Этот разум опутывал его своими тенетами, осыпал крохами дикой радости, отмеряемой миллиграммами слов, едва заметным изгибом губ, мимолетным высверком страсти в серых глазах за непроницаемой завесой тайны. Присутствие этого разума ощущалось постоянно и неизменно, как будто сцепленное с его собственным умом невидимой золотой нитью тоньше паутинки. Оно терзало ум, окатывало леденящим презрительным укором, заставляя беспомощно барахтаться в горьком отчаянии, а потом, как только ужас становился невыносим, посылало волны тепла, и они влекли его к жизни, кубарем возносили на заснеженную горную вершину, откуда перед ним открывался вид и на холмы и долы земные, и на войско городов, и на все пути человеческие. Все они принадлежали ему, могли принадлежать ему и будут принадлежать ему, но, если золотая нить оборвется, он с воплем низвергнется в темную бездну страха[47]
.Повеяло холодом.
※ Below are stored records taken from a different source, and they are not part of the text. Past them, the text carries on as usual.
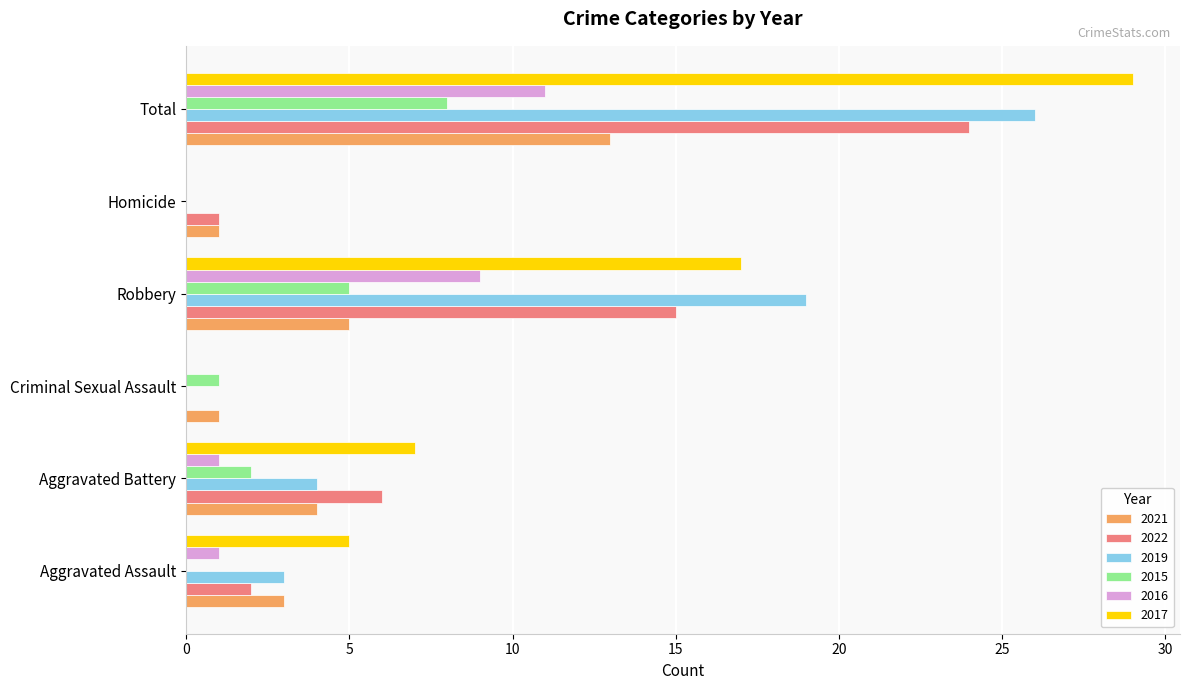

Where is 2022 nearest to the value 12?

Robbery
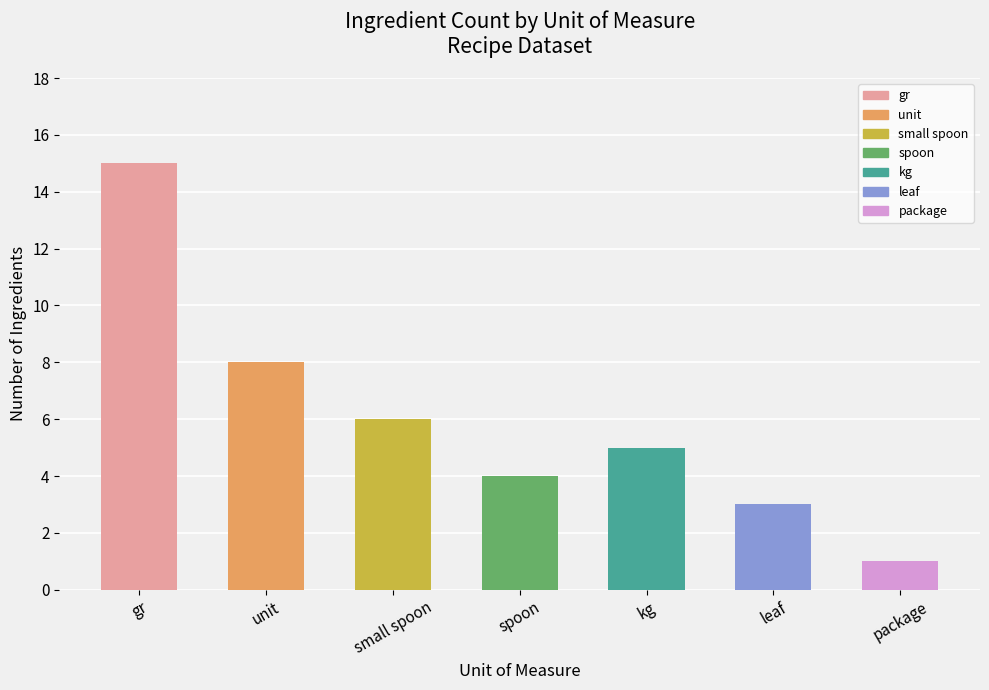

Read the value at kg.

5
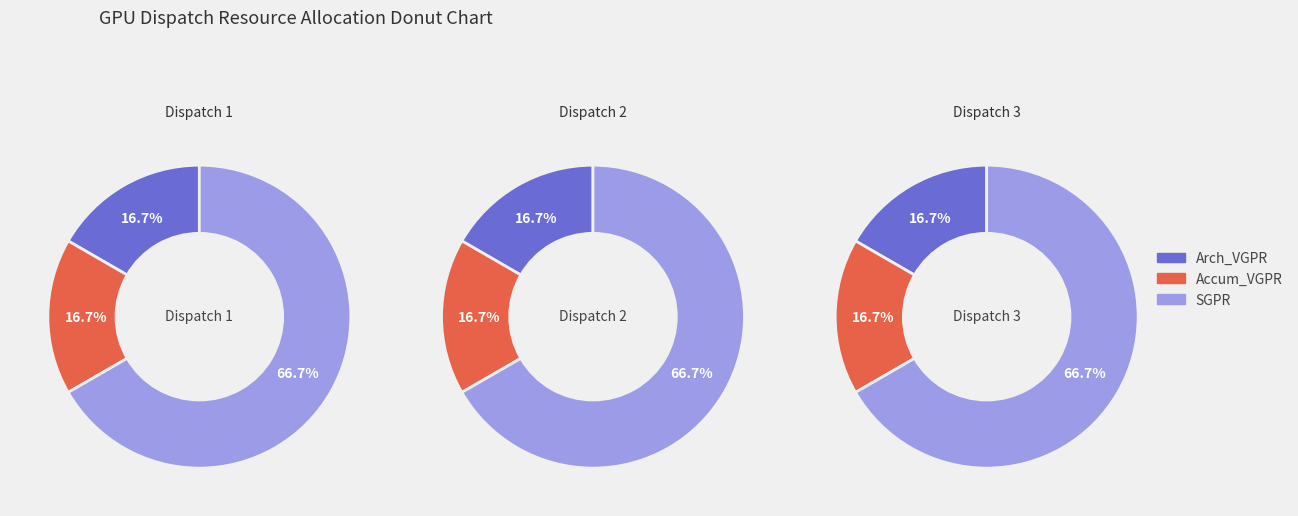

At 3, list the series in order from smallest to largest.

Arch_VGPR, Accum_VGPR, SGPR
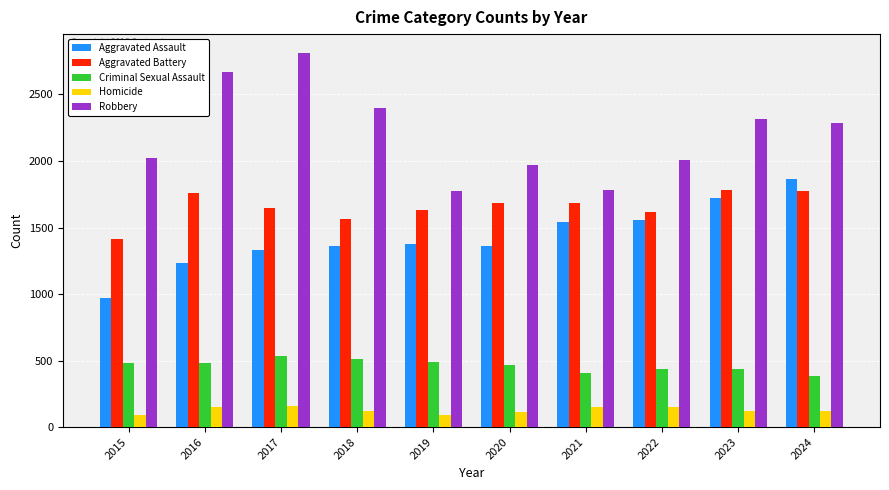

Count the number of categories in the chart.

10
Они встали. Он прикурил две сигареты, передал одну своей спутнице и, обогнув обелиск, медленно последовал вместе с ней вдоль неотделанной задней стены музея, а потом по окраине парка, мимо которого скользили лучи фар редких городских автобусов.
Он взял ее ладонь в свою, бережно спрятал в карман пальто и на миг ощутил ее податливое, чуть влажное тепло, воображая солоноватую, мускусную сладость, но в тот же миг ощущение изменилось – он как будто сжимал руку покойницы или гуттаперчевый муляж на конце складной указки, извлеченный из скрытого в кармане водонепроницаемого пакета с колотым льдом, чтобы недоверчивый супруг убежденной спиритуалистки ощутил призрачное прикосновение.
В нем росло и ширилось одиночество, подтачивало его изнутри, будто раковая опухоль или тысячеглавый червь, глодало нервы, заползало под кожу, сковывало руки, оплетало мозг удавкой, извиваясь, копошилось в чреслах, изнывающих от страсти и неудовлетворенности, от желания и малодушия, тыкалось в пустоту, бессмысленно зажатое в кулаке – до оргазма, до нахлынувшего всепоглощающего стыда, до ненависти к самому себе, униженному своим же позором.
Они остановились. Он подошел к лавочке под деревьями, где в свете уличных фонарей сияла юная листва, хрупкая и трогательно новая, извечная старуха-весна, что заботливо и нежно, будто девушка, год за годом будет напитывать свежей зеленью воздух даже тогда, когда исчезнут и они, и проклятый загнанный город. Исчезнут, думал он, глядя на ее лицо, пустое, как хрустальный шар, отражающий светлый прямоугольник окна.
Остро сознавая неустанный, стремительный бег лет к смерти, он притянул ее к себе, сжал в смертельном – посмертном – объятии. Она позволила себя обнять, и он еле слышно застонал, коснувшись щекой ее гладких волос. Потом она отстранилась, привстала на цыпочки, скользнула губами по его губам и пошла дальше. Он отстал на несколько шагов, потом поравнялся с ней и снова взял ее за руку. На этот раз ладонь оказалась твердой, сильной, решительной. На миг он ощутил восхитительное краткое пожатие, а потом она высвободилась, спрятала руки в карманы и зашагала дальше; дымок сигареты реял над плечом, будто сладко пахнущий шарф на ветру.
Она шла, переставляя ступни параллельно, словно по трещине в асфальте. Щиколотки не дрожали, несмотря на высокие каблуки. На ней были темно-серые чулки и туфли со стальными пряжками.